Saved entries
*** Block opens ***

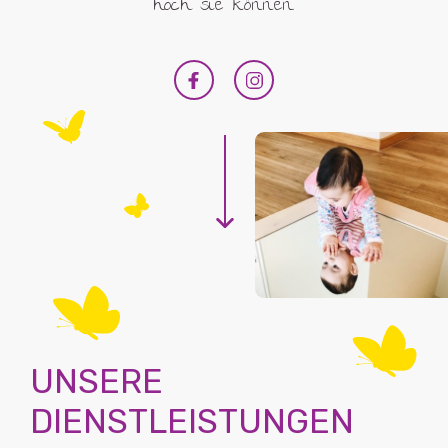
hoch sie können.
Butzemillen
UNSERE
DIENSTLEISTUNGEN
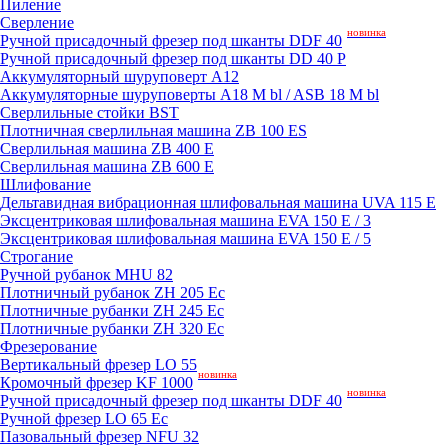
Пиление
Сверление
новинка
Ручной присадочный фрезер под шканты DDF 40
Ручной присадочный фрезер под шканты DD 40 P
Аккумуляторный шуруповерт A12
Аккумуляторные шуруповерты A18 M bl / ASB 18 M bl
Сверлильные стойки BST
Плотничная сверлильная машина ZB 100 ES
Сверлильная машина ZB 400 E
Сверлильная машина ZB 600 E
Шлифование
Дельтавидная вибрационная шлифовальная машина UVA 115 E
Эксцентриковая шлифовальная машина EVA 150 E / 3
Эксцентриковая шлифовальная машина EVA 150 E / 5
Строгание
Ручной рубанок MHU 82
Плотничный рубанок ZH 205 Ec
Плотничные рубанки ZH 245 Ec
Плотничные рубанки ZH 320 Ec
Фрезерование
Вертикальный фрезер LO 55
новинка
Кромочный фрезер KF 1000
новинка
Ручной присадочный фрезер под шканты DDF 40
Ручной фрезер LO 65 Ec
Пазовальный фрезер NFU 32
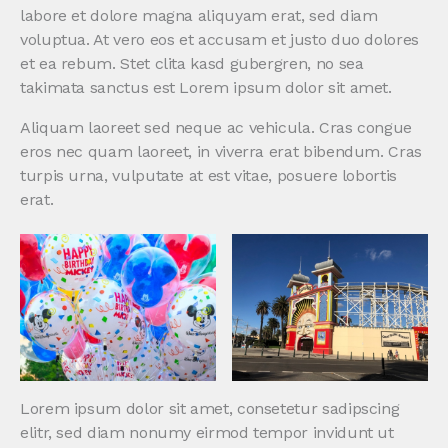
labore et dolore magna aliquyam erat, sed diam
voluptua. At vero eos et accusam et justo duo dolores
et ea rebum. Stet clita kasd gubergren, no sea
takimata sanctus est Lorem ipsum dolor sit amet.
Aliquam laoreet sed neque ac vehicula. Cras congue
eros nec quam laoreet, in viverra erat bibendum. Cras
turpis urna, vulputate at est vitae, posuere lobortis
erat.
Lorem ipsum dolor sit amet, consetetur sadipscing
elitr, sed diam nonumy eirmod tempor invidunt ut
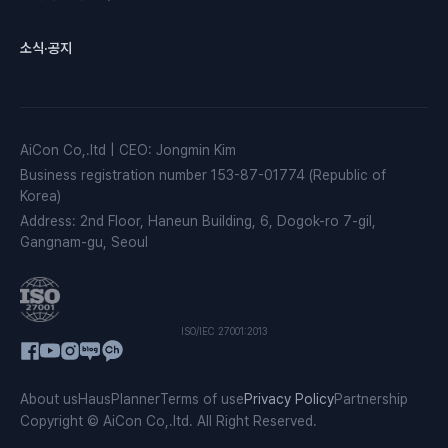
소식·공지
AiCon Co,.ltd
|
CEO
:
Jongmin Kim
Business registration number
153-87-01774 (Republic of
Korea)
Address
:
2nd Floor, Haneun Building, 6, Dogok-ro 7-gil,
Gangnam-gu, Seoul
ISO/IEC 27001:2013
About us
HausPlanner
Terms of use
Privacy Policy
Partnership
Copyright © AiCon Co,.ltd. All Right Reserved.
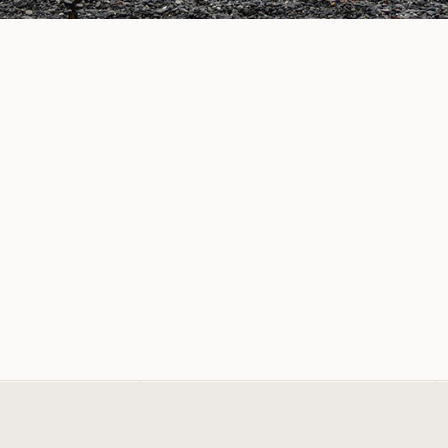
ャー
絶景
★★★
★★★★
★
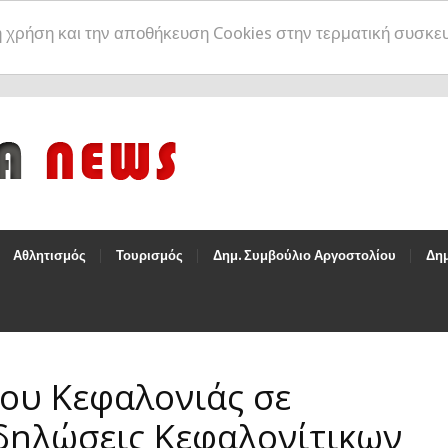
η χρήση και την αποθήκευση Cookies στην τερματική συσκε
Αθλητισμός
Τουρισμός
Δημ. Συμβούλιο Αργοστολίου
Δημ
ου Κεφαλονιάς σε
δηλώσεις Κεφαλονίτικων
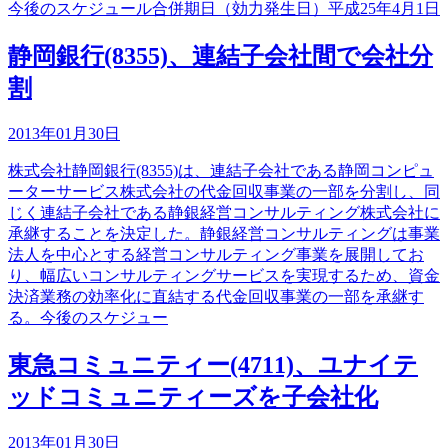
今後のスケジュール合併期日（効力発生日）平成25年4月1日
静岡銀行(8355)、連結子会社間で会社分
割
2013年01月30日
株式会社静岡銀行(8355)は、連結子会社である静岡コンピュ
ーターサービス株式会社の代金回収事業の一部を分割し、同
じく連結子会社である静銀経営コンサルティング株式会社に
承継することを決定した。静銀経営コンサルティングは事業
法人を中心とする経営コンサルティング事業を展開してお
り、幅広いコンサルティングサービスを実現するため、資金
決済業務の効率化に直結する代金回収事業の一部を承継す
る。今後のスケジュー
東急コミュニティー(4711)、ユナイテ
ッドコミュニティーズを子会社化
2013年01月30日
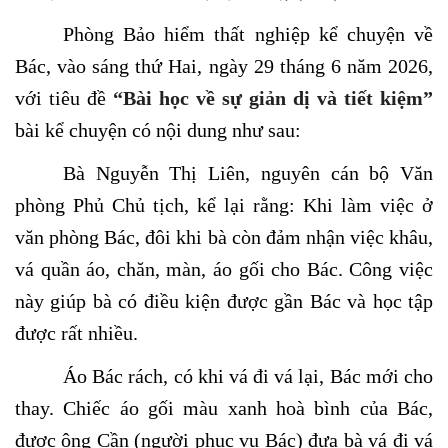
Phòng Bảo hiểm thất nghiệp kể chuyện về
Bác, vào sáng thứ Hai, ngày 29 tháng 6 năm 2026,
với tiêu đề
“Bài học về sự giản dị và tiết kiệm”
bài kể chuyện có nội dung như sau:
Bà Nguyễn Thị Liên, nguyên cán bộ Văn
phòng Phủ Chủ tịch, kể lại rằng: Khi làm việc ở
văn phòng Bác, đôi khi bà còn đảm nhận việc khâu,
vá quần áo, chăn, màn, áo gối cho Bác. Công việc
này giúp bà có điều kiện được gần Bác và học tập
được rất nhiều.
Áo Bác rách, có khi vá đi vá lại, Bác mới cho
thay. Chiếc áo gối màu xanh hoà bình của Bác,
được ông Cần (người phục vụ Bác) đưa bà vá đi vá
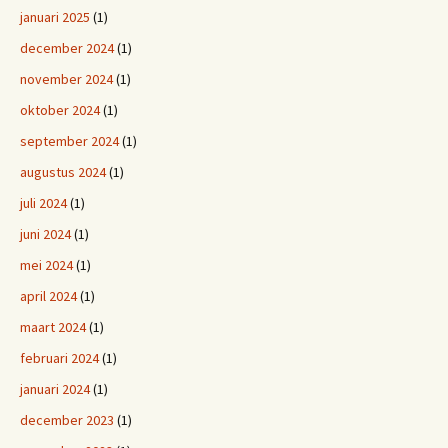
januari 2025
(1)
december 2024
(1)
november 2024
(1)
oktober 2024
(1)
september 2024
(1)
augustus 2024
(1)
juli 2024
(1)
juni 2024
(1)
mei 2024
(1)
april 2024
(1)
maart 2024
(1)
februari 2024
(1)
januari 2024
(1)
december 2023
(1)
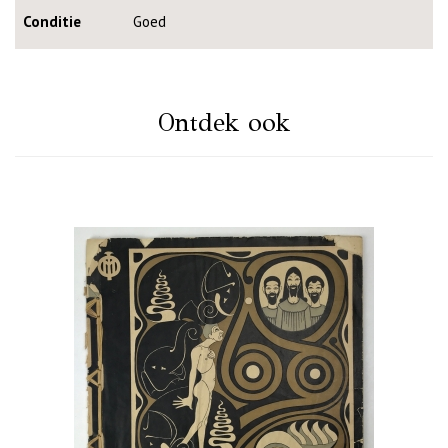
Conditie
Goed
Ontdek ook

*** Block closes ***

Tell me how many lines of the records include the word "Эксцентриковая", and say nothing else.

| Answer section |
2